Employée comme femme de ménage, Mpumelelo ne va plus travailler depuis vendredi. Son espace de vie se réduit désormais à une pièce de 10 m2 qu’elle partage avec son mari et trois enfants. Le robinet et la toilette sont partagés avec de nombreux voisins. «Je ne sors plus de chez moi et je désinfecte tout ce que je peux, explique-t-elle. J’ai très peur. Le virus va faire des ravages ici, car on vit les uns sur les autres. Mais je ne peux pas forcer mes deux plus jeunes et mon mari à rester à l’intérieur toute la journée.» Thokozani, le père de famille, discute avec des voisins dans la rue. Personne ne garde ses distances: ils ne savent pas qu’un malade asymptomatique peut être contagieux. Aucune information n’a été distribuée aux habitants d’Alexandra.
«Le gouvernement nous tue, en voulant nous sauver!»
«Ce qu’on fait ne sert à rien!» se plaint un policier, qui patrouille en voiture. Un passant lui enjoint de dire aux enfants de ne pas jouer dans la rue. «Faites-le vous-même!» répond-il, découragé. La police s’est contentée de fermer des petites boutiques d’alimentation tenues par des migrants étrangers, aggravant l’incompréhension des habitants. «Je ne vais tout de même pas prendre un taxi pour aller acheter du pain! se plaint Jackson Mahlati, qui gagne sa vie comme homme à tout faire. Comme lui, la majorité des habitants d’Alexandra vivent, au jour le jour, de petits boulots. «Pendant trois semaines, on ne va rien gagner. Quand on a faim, c’est dur de rester chez soi, dit-il. Le gouvernement nous tue, en voulant nous sauver!» Des aides ont bien été promises, mais personne n’en a encore vu la couleur.

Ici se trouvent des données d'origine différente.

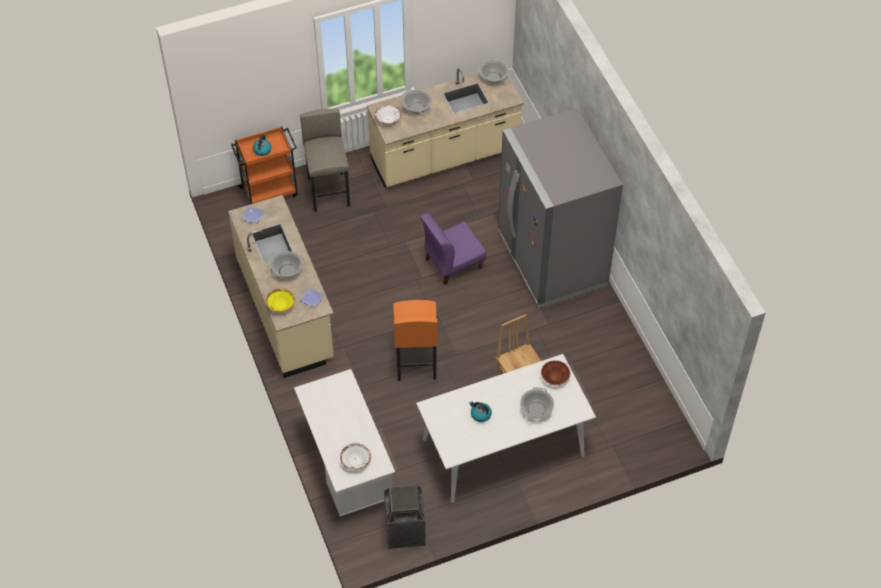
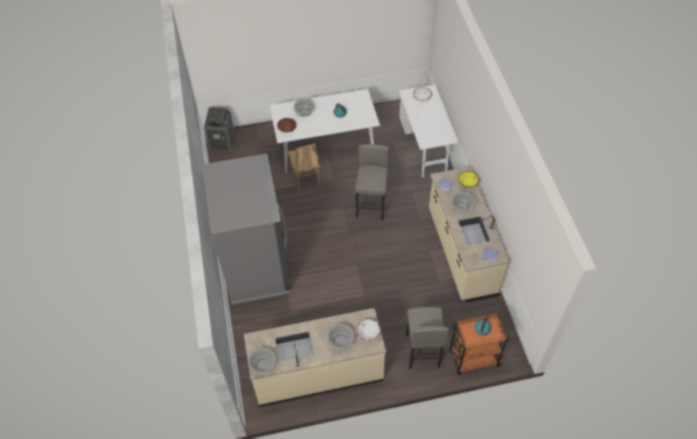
camera: 170 degrees left, 0 degrees up
(405, 531) = (393, 111): trash can -> trash can (222, 142)
(415, 360) = (371, 205): orange stool -> grey stool
(452, 263) = (331, 272): purple chair -> none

«L’armée doit utiliser la force pour qu’on la prenne au sérieux», pense Jacob Movalo, 59 ans, un petit entrepreneur dans la construction. Mais beaucoup redoutent que les townships s’embrasent si les forces de sécurité utilisent la manière forte. Dans un discours télévisé lundi soir, le président sud-africain, Cyril Ramaphosa, a appelé les forces de l’ordre à respecter la loi, tout en appelant la population à observer le confinement. «Ce n’est pas la maladie de quelqu’un d’autre», a-t-il dit. Il a annoncé une campagne massive de dépistage et de tests. «Vendredi, j’ai été à la clinique d’Alexandra car j’avais tous les symptômes du coronavirus, raconte Asanda Shelembe, une étudiante en comptabilité. Les deux infirmières n’ont même pas pu me dire où je pouvais me faire tester. Quand je suis sortie, les soldats étaient en train de tirer avec des balles en caoutchouc pour disperser des gens.»